_Directions_.
For each statement below, say whether it agrees with the patent excerpt on metal corrosion inhibitors, answering yes or no and quoting the deciding words of the excerpt. (a) Claim 2 gives a concentration range of 6,000 to 70,000 p.p.m. for the inhibitor. (b) Compound (b) is used at 3.8 to 120 parts by weight. (c) Solder is among the metals the inhibitor is meant to protect.
---------- Selected excerpt
Attorney, Agent or Firm: Armstrong, Nikaido, Marmelstein
& Kubovcik
Parent Case Text
This is a continuation of application Ser. No. 943,968, filed Sept.
20, 1978, now abandoned.
Claims
What we claim is:
1. A metal corrosion inhibitor consisting essentially of per 100
parts by weight of a compound (a) selected from the group
consisting of benzoic acid, sodium benzoate, and potassium
benzoate, 1.3 to 20 parts by weight of a compound (b) selected from
the group consisting of nitrous acid, sodium nitrite and potassium
nitrite, 3.8 to 120 parts by weight of a compound (c) selected from
the group consisting of phosphoric acid, sodium
dihydrogenphosphate, disodium hydrogenphosphate, trisodium
phosphate, potassium dihydrogenphosphate, dipotassium
hydrogenphosphate and tripotassium phosphate, and 1 to 20 parts by
weight of a compound (d) selected from the group consisting of
mercaptobenzothiazole, its salts, benzotriazole and tolyltriazole,
the amount of sodium benzoate and potassium benzoate being
calculated as benzoic acid, the amount of sodium nitrite and
potassium nitriate being calculated as nitrous acid, the amount of
sodium dihydrogenphosphate, disodium hydrogenphosphate, trisodium
phosphate, potassium dihydrogenphosphate, dipotassium
hydrogenphosphate and tripotassium phosphate being calculated as
phosphoric acid, and the amount of mercaptobenzothiazole salts
being calculated as mercaptobenzothiazole.
2. The metal corrosion inhibitor of claim 1, wherein the metal
corrosion inhibitor is contained in concentration of 6,000 to
70,000 p.p.m. in water or water containing an anti-freezing
agent.
3. The metal corrosion inhibitor of claim 2, wherein said water or
water containing an anti-freezing agent is maintained at pH 6.5 to
9.5.
Description
The present invention relates to a novel metal corrosion inhibitor,
and more particularly to a corrosion inhibitor for various metals
such as aluminum, cast aluminum, cast iron, steel, brass, copper
and solder, which can exhibit the sufficient anti-corrosive
property for a long term and can be diluted with an aqueous liquor
and can be employed in combination with a usual anti-freezing
agent.
--------------------
---------- Stored data
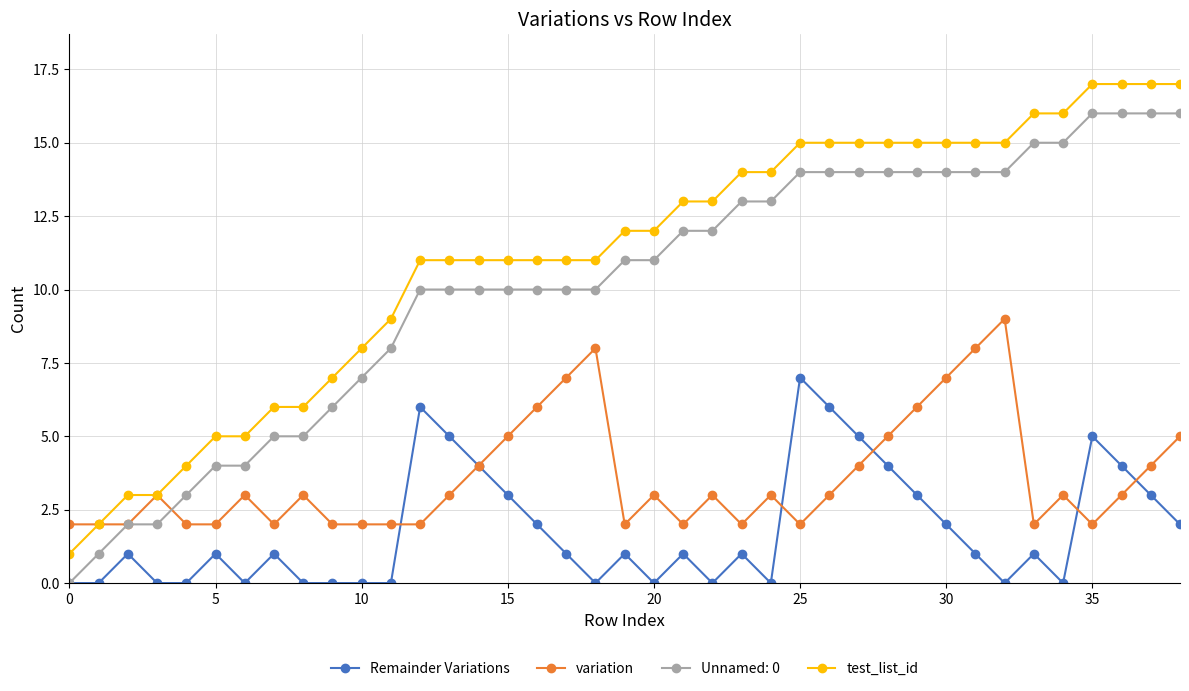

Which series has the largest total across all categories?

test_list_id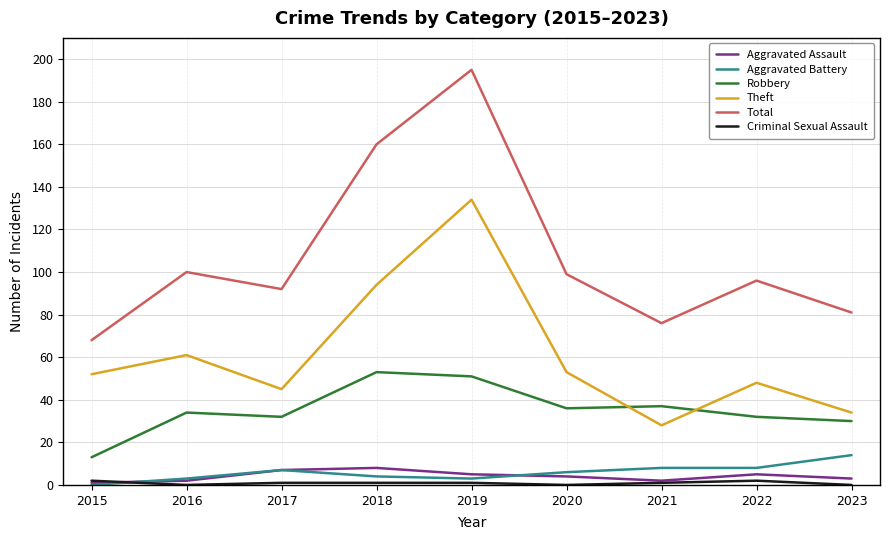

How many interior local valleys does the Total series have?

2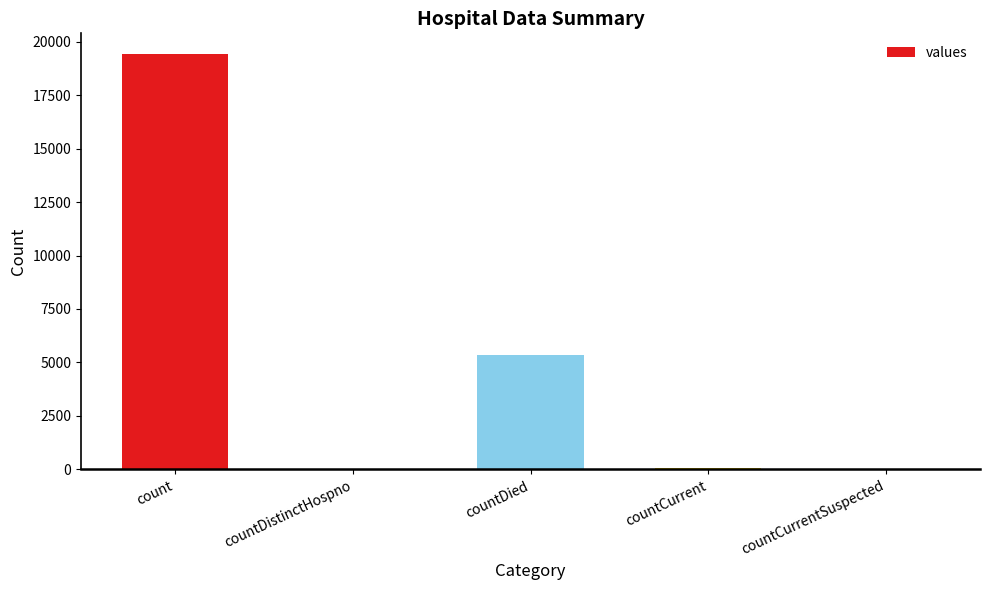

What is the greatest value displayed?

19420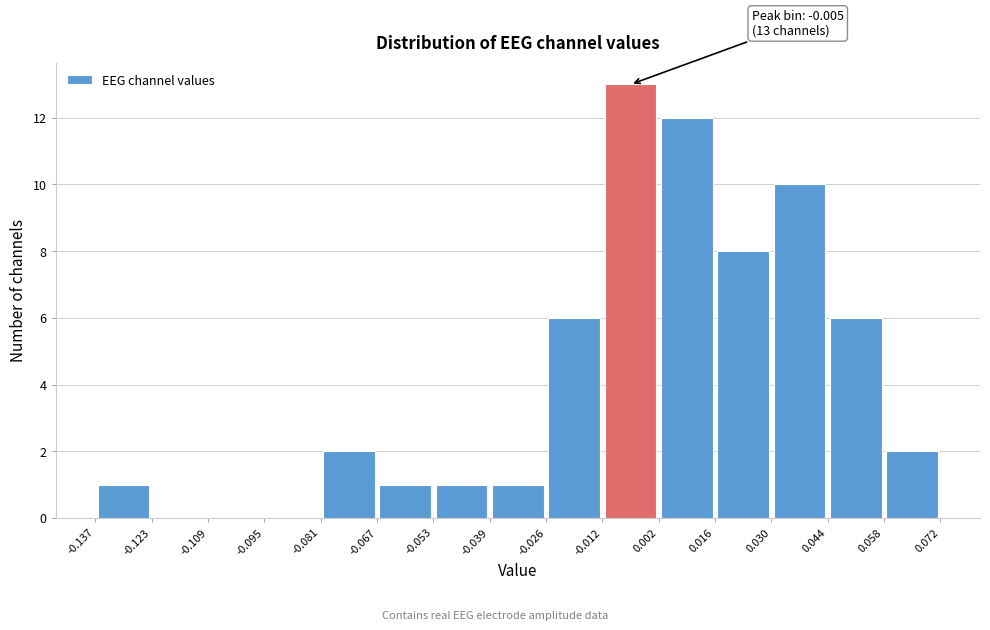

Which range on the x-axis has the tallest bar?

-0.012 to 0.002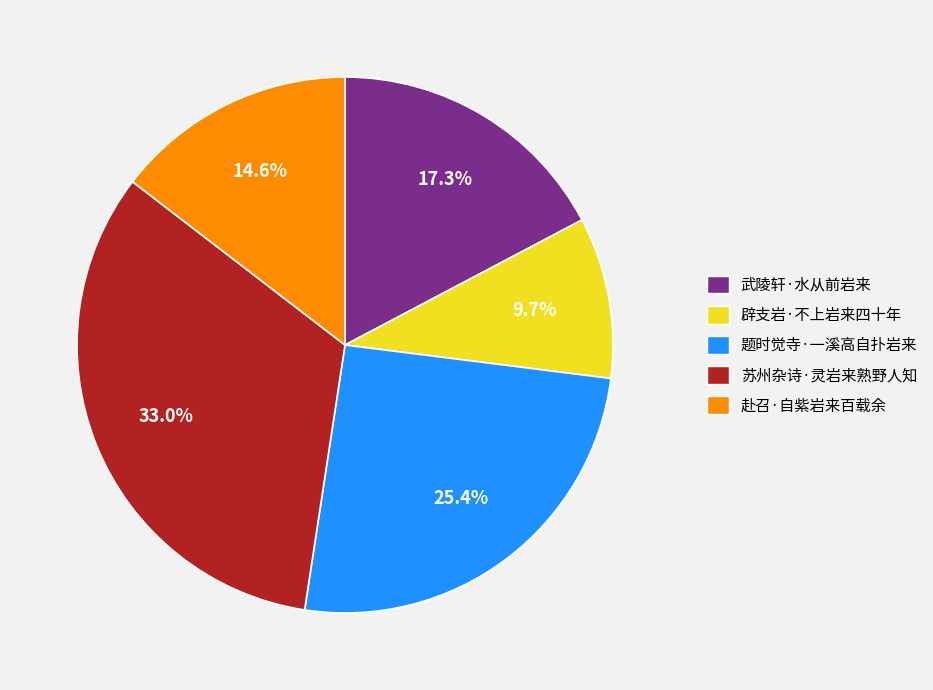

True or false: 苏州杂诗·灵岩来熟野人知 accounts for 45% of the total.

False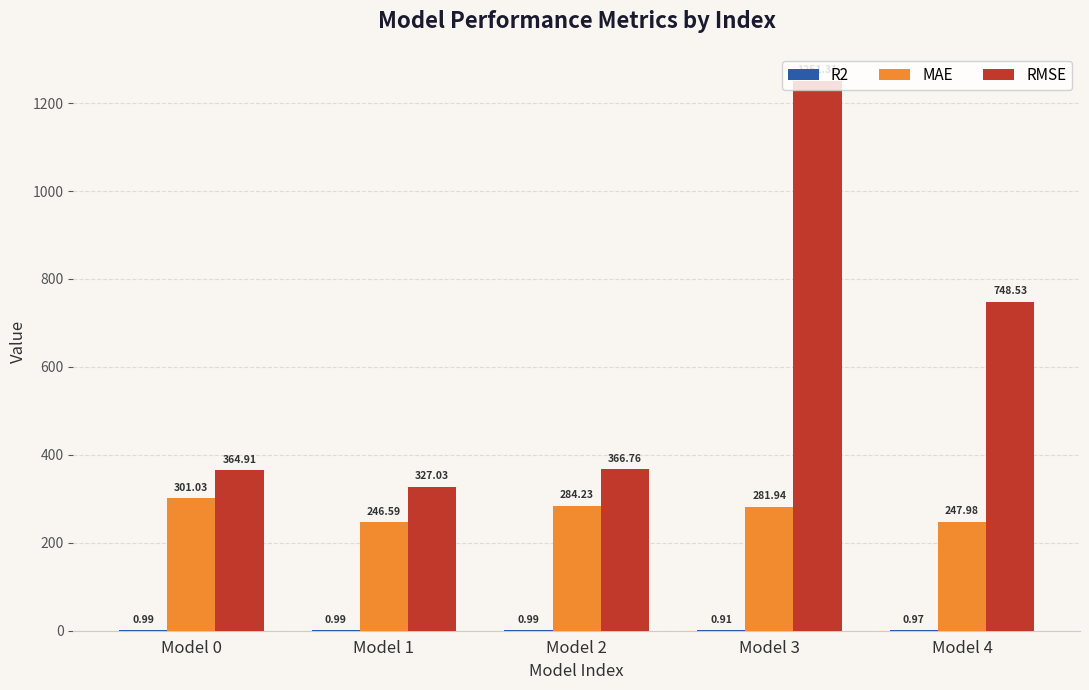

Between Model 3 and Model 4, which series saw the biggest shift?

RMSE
--------------------
_Written answer_.
(a) Yes: "contained in concentration of 6,000 to 70,000 p.p.m."
(b) No: "1.3 to 20 parts by weight of a compound (b)"
(c) Yes: "brass, copper and solder"